DOCUMENT TEXT:
------------------------------------------------
My dad, or known as Mr. Luo by many, was a great man. Not only was he a teacher, he was a father, a husband, and a friend. His smile could cheer many people up. His students always liked to converse with him as he was very patient. He was one of those teachers that would push you but would also genuinely care about you as a person. He treated everyone as equals and never looked down on anyone. I never had the pleasure of having my dad as a teacher while I was still in high school but from what I have seen over the years, he was almost like a father figure to his students.
Both his mother and father were teachers. He was a great student when he was younger and that turned him into a great teacher. He knew what was effective and had the most clear cut methods to ensure people understood what they have learned. When I was younger, I used to struggle a lot with math. His methods were 9/10 times always more simple to understand than my teachers. He would sit by my side late into the night and helped me understand how to do math. He would lose his patience with me on occasion but I guess I was just hopeless at math. Any other student would surely understand the problems after my dad showed them once. My dad was also very scholarly. Even during his off time, when he wasn't writing lesson plans or preparing for class, he would always read news articles. He studied vocabulary thoroughly. I used to remember scrap paper full of vocabulary words, dictionaries full of book marks, under lines and place holders. He was very versed in Chinese Classic Poetry and the likes. Though he was a simple man, he was a romantic. There aren't many people like him left in the world. Sometimes, I feel like my family and I were robbed. He was taken from us, but if God wills it, there is nothing we can do.
As a father, he tried his hardest. Raising me and my cousin was very hard for him but he tried his best nonetheless. My Dad and I aren't related by blood. In reality, he is my step dad. In his position, I guess he really got the short end of the stick. He never had any children of his own yet he had to raise such ungrateful kids like me and my cousin. Upon reflection, I really regret my actions when I was younger. But as they say, hindsight is 20/20. In retrospect, he was a very lenient parent. His only wish for me was for me to get good grades and become successful. Being the person that I am, I let him and my mom down over and over again. I think they started losing hope in me and lowered their standards.
Before my dad was diagnosed with cancer, we weren't very close. We had lots of disagreements and fights at home. We had very different and conflicting views. But after his diagnosis, something in him changed. We started getting closer. 14 months ago, he would have never said out loud he loved me. Just this past winter break, and spring break, he told me he loved me everyday I was home. I thought this felt a bit awkward because I have never seen him like this before. And he encouraged me to have fun sometimes and said life wasn't just about studying. That I should experience many things at my age and not be close minded. I started talking to him a little more. I didn't feel so pressured by him anymore. I thought, my dad is actually a very cool guy. To his students, he was a funny little man but the best teacher and friend in the world. He was super intelligent and wise and good at sports. (One bonus fact: he had a 6 pack before he got sick. Yes, he was 47 and still ripped.)
------------------------------------------------
SOURCE MATERIAL:
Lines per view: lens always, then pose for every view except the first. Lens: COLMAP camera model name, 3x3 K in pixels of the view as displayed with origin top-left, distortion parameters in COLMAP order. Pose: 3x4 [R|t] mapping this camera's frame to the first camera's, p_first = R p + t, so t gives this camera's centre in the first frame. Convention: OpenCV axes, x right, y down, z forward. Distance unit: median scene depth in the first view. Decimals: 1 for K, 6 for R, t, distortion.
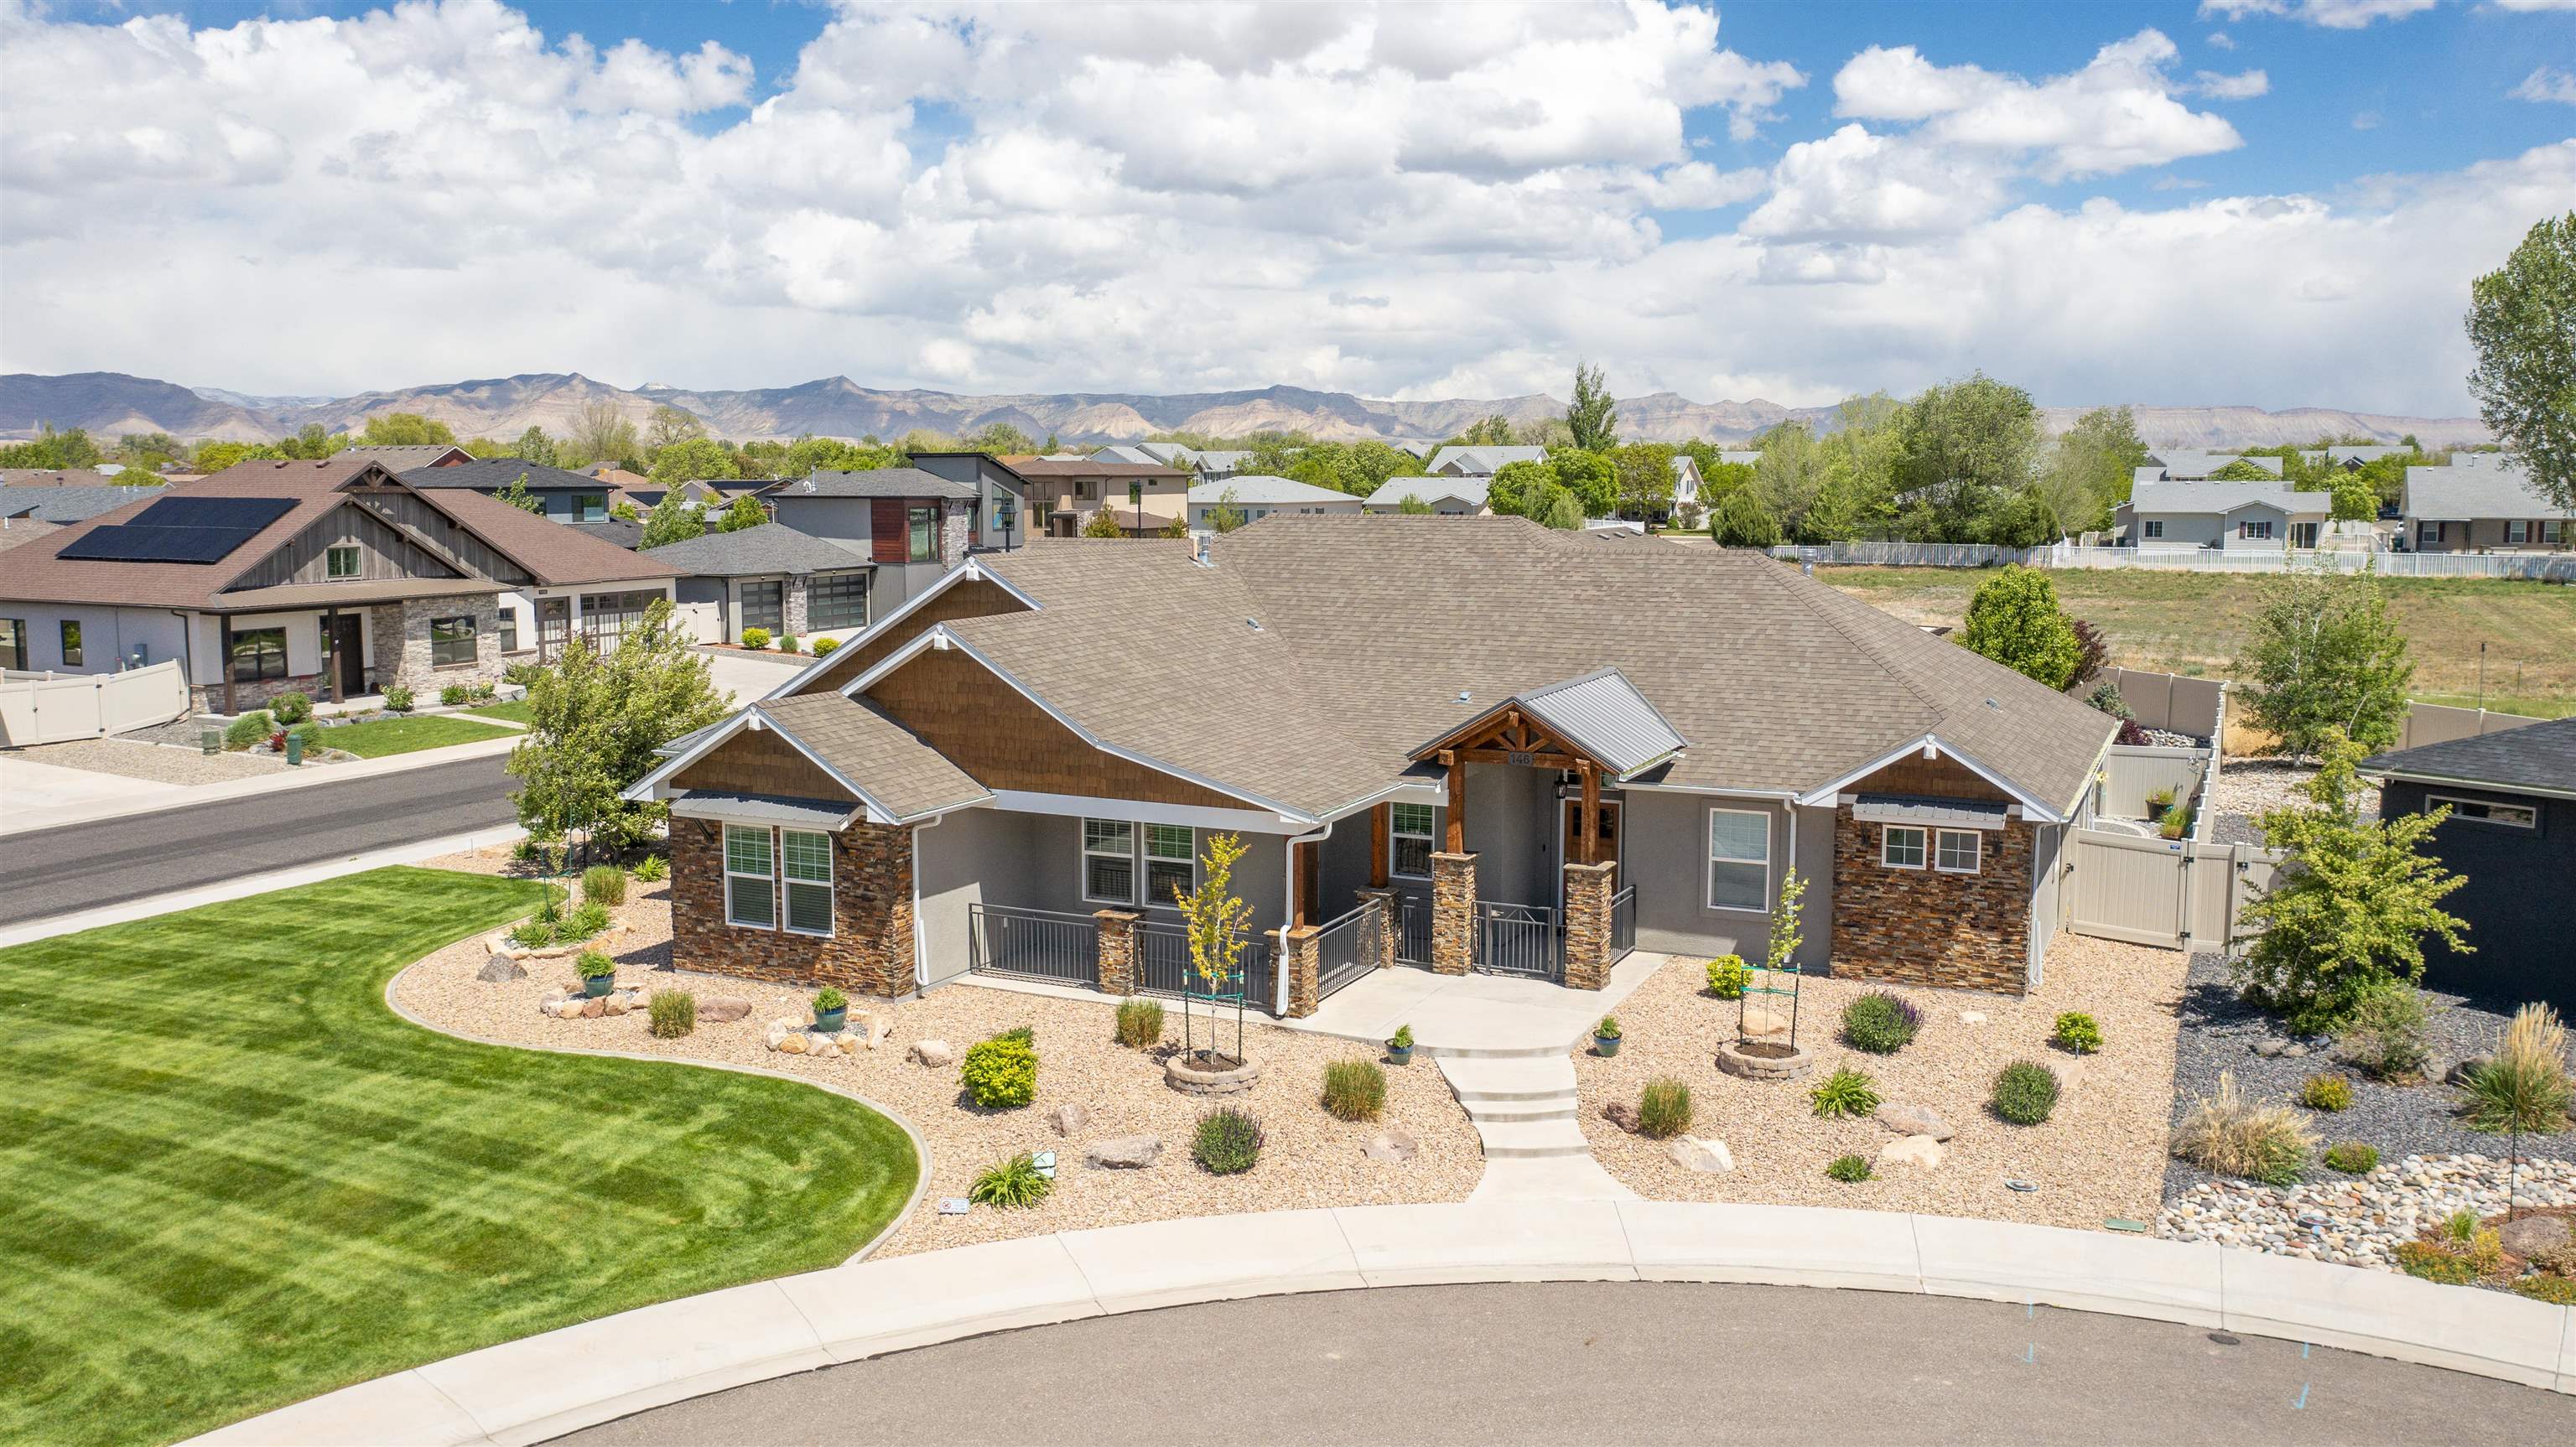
------------------------------------------------
SET OF TASKS:
1. Using the tribute to Mr. Luo, decide whether each statement agrees with it: (a) both of Mr. Luo's parents were teachers; (b) the writer was taught by Mr. Luo in high school; (c) the writer and Mr. Luo are related by blood. Answer yes or no for each and quote the deciding words.
2. In the tribute, swap "smile" for "laugh" and write out again the part that opens with the words containing "My dad, or known" and closes with "to his students.".
The material has nothing to do with the tribute.

ANSWERS BELOW:
1.
(a) Yes: "Both his mother and father were teachers."
(b) No: "I never had the pleasure of having my dad as a teacher while I was still in high school"
(c) No: "My Dad and I aren't related by blood."

2.
My dad, or known as Mr. Luo by many, was a great man. Not only was he a teacher, he was a father, a husband, and a friend. His laugh could cheer many people up. His students always liked to converse with him as he was very patient. He was one of those teachers that would push you but would also genuinely care about you as a person. He treated everyone as equals and never looked down on anyone. I never had the pleasure of having my dad as a teacher while I was still in high school but from what I have seen over the years, he was almost like a father figure to his students.